At the "living lab", Energy Sustainability Engineering Technology students learn how to incorporate sustainability into residential construction work.

The Pilikan House is a living lab on the Middleton campus of the Nova Scotia Community College (NSCC), designed and equipped to produce as much energy as it in turn consumes, championing what science folk call “net-zero housing.” I was downright giddy when I arrived for a tour.
“The house has the potential to be entirely net-zero,” said Jacob Woods, graduate of the campus’ Energy Sustainability Engineering Technology program. “If you had enough battery storage, the place could run indefinitely.”
Pilikan possesses double stud walls with extensive cellulose insulation, a series of thick windows on its south facing side to absorb sunlight (passive solar), 10 solar panels powering the house through its Tesla Power Wall, a solar thermal array harnessing the sun’s heat for hot water and a level two electric vehicle charging station complimented by a Mitsubishi i-MiEV.
Since graduating, Woods took up work with the NSCC’s Advanced Energy Research Group and has spent considerable time with Pilikan. Having experienced its efficiency first hand, he’s now painfully aware of a standard house’s shortcomings.
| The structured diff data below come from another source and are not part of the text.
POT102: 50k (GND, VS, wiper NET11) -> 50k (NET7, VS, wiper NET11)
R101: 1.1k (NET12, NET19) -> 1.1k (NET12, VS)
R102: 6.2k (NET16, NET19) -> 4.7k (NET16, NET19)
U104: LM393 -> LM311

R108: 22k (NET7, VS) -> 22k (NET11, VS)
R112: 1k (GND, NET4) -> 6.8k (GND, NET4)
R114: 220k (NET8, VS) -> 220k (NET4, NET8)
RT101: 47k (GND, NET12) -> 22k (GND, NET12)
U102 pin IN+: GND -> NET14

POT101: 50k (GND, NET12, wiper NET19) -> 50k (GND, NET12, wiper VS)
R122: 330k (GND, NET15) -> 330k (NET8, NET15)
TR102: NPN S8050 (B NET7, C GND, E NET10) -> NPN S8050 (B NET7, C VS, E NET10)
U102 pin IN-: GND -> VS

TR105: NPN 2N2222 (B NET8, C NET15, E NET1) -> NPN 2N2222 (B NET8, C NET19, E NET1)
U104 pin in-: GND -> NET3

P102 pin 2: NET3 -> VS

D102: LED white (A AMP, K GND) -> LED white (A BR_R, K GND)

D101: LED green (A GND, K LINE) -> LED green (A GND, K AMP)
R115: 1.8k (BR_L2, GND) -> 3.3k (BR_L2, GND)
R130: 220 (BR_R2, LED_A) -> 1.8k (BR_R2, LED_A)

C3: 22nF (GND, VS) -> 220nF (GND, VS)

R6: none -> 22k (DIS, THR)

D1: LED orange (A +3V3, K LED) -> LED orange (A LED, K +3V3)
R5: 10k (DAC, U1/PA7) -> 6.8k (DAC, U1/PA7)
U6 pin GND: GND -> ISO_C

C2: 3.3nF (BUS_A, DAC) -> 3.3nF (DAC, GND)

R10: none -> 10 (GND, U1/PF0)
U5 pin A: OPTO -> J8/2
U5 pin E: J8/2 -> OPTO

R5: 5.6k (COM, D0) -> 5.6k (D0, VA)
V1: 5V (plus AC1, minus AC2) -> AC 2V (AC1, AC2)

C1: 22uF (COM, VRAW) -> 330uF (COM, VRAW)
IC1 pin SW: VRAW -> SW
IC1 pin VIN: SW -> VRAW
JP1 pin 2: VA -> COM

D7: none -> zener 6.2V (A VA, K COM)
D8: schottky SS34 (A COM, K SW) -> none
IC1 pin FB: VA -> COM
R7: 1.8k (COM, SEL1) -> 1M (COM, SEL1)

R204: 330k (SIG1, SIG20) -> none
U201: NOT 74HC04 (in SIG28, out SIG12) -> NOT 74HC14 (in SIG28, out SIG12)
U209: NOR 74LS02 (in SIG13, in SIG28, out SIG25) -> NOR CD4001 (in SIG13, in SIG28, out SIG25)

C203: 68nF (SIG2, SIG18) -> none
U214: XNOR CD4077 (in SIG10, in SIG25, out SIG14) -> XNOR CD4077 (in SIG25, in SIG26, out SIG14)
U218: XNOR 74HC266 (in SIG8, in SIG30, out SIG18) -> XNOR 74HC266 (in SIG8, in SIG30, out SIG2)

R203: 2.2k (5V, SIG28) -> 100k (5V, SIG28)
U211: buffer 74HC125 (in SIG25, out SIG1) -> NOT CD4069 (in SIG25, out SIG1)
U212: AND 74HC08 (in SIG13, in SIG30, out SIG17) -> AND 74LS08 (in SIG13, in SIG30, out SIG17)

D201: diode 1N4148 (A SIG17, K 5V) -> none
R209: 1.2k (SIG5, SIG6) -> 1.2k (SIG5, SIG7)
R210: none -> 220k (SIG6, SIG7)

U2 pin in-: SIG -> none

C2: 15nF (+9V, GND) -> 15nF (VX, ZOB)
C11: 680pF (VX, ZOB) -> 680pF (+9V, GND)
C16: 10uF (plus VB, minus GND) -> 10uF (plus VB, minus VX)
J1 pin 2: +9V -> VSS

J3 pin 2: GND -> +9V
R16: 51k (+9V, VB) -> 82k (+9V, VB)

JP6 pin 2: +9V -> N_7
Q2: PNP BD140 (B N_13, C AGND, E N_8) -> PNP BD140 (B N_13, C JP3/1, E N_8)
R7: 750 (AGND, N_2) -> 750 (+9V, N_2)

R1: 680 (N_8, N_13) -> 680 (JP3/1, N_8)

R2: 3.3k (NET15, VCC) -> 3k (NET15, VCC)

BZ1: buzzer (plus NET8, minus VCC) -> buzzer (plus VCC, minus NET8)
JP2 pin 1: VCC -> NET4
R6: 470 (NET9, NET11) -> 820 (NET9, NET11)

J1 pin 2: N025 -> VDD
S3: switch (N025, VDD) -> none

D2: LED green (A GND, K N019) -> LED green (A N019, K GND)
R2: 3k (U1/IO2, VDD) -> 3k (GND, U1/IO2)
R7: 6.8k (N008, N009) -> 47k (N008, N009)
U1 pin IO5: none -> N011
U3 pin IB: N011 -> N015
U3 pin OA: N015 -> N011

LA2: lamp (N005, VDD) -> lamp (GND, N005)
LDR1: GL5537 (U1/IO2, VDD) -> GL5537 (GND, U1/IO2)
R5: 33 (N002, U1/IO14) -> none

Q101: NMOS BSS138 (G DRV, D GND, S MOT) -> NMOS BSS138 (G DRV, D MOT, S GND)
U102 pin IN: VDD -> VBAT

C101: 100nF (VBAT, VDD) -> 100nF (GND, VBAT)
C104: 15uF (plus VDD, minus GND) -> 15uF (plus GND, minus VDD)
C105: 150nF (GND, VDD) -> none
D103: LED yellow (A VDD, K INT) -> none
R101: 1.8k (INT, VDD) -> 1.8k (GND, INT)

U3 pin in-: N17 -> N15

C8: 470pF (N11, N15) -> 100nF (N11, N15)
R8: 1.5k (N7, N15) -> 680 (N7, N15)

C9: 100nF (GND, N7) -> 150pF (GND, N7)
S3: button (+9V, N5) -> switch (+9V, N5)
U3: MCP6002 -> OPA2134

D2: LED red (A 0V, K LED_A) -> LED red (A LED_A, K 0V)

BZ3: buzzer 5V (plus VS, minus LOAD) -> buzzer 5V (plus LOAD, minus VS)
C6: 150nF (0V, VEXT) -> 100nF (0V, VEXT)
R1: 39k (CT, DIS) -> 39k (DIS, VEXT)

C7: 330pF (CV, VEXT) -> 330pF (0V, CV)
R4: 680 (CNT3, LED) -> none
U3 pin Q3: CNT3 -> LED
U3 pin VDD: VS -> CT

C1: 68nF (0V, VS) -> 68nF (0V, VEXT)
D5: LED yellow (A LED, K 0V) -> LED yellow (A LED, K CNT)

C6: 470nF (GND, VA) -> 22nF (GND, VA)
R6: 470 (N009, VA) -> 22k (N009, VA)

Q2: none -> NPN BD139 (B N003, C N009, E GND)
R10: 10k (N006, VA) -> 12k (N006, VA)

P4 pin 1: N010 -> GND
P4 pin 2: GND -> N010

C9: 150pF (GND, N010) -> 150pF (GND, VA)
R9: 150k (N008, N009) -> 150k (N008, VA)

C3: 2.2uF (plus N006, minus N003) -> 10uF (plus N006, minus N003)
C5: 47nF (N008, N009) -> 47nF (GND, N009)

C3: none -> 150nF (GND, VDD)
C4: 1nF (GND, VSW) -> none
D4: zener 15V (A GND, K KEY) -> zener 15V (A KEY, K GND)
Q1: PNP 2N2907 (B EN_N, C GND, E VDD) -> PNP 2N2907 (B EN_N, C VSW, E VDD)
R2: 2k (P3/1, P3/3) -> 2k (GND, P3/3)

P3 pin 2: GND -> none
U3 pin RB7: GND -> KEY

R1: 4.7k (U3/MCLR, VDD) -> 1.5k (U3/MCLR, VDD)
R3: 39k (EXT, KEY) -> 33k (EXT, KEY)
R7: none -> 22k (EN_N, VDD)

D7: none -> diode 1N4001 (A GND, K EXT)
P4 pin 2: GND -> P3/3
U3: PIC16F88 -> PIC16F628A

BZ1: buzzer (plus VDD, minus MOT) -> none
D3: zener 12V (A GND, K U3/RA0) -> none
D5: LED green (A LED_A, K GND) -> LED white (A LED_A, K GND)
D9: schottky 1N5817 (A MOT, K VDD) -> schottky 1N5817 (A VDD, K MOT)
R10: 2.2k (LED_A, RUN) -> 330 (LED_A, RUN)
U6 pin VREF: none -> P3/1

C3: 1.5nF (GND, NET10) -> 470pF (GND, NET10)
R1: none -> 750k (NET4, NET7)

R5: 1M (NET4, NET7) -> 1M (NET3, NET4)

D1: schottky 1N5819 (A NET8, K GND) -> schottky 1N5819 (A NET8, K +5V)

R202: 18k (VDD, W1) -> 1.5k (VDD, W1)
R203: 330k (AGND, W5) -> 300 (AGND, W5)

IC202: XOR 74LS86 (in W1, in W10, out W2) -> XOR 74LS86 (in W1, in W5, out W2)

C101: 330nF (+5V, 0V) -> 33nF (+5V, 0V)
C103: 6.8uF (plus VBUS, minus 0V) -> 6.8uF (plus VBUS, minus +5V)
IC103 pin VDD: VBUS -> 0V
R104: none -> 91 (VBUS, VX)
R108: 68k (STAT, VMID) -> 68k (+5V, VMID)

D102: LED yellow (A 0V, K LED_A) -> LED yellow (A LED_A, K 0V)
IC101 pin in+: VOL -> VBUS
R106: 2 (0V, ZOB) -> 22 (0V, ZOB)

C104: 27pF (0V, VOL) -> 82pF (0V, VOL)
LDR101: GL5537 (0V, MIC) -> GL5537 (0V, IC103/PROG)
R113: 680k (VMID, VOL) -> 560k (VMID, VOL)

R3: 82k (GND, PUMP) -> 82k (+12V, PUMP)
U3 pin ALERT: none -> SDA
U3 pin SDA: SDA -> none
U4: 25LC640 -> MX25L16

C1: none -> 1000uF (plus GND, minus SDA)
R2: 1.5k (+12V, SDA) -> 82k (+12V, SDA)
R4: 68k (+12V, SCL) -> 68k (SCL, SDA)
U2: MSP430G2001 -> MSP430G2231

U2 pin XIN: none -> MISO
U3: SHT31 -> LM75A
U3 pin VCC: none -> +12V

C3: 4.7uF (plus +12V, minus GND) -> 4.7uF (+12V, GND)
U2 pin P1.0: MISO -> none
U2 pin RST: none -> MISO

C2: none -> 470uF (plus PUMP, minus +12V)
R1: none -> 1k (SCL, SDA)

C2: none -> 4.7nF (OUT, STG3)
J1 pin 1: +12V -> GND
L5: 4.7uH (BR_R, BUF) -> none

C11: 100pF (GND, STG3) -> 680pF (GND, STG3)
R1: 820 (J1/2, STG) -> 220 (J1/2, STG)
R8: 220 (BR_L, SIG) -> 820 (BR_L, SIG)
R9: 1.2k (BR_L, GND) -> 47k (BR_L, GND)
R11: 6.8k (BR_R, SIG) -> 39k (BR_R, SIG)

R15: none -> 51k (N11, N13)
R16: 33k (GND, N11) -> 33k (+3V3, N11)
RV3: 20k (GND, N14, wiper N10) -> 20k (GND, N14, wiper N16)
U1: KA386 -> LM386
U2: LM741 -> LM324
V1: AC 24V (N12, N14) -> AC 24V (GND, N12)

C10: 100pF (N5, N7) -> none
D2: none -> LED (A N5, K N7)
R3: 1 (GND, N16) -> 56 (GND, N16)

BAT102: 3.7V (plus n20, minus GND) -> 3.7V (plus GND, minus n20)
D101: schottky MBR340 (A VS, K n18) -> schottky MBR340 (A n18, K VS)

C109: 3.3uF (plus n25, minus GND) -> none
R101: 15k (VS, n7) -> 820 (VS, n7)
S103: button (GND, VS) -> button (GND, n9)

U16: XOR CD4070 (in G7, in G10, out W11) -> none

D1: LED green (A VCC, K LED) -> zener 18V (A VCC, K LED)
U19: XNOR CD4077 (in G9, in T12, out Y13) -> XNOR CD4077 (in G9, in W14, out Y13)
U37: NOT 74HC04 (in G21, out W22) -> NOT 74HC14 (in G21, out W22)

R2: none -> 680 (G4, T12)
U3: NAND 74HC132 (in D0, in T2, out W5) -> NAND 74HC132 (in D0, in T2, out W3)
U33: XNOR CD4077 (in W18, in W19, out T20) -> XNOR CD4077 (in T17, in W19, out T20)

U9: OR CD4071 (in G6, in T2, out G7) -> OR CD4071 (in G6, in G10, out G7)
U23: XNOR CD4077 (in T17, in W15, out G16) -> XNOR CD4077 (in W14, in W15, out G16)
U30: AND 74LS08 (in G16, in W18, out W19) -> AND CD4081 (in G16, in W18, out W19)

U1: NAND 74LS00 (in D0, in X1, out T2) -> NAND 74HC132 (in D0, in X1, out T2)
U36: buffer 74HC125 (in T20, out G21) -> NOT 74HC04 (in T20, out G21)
“From my own perspective, I feel way more conscious leaving a room and making sure the lights are off,” he says.
According to Woods, Pilikan costs a mere $200 annually to heat and in February, entire weeks go by without so much as turning on the building’s heat pump. On the 14°C day in July that I visited, the house itself easily exceeded 25°C. Its solar thermal array routinely produces water 80°C.
Pilikan uses something like 400 watts of electricity per hour, said Jacob, but the solar array gracing its roof produces 2 kilowatts per hour at its peak on a sunny day, typically from 11am-4pm. The Tesla Power Wall carries enough energy into the evening to run a television for seven hours, he mused, but any power produced in excess of that is fed back into the grid. This causes the building’s electrical meter to roll backwards. In this fashion, their electricity bill could be zero.
Without additional battery storage, Pilikan is forced to trade power back and forth with the grid in this fashion, but it exemplifies how a net-zero home might look and function in the absence of Tesla Power Walls and Jacob expects the idea of true net-zero will fast become infectious.
“What the Tesla Power Wall and solar panels can do for this home is no different for what they can do for the house across the street,” says Woods. “I think eventually it will become difficult for people to see their neighbours with solar panels and watch their meters roll backward, and not follow suit.”
Pilikan is a bigger house than mine, beautiful, its features modern and old fashion all at once. Sure, its revelations may be beyond those of us keeping up old buildings, but a place like Pilikan helps us dream big when building the homes of the future.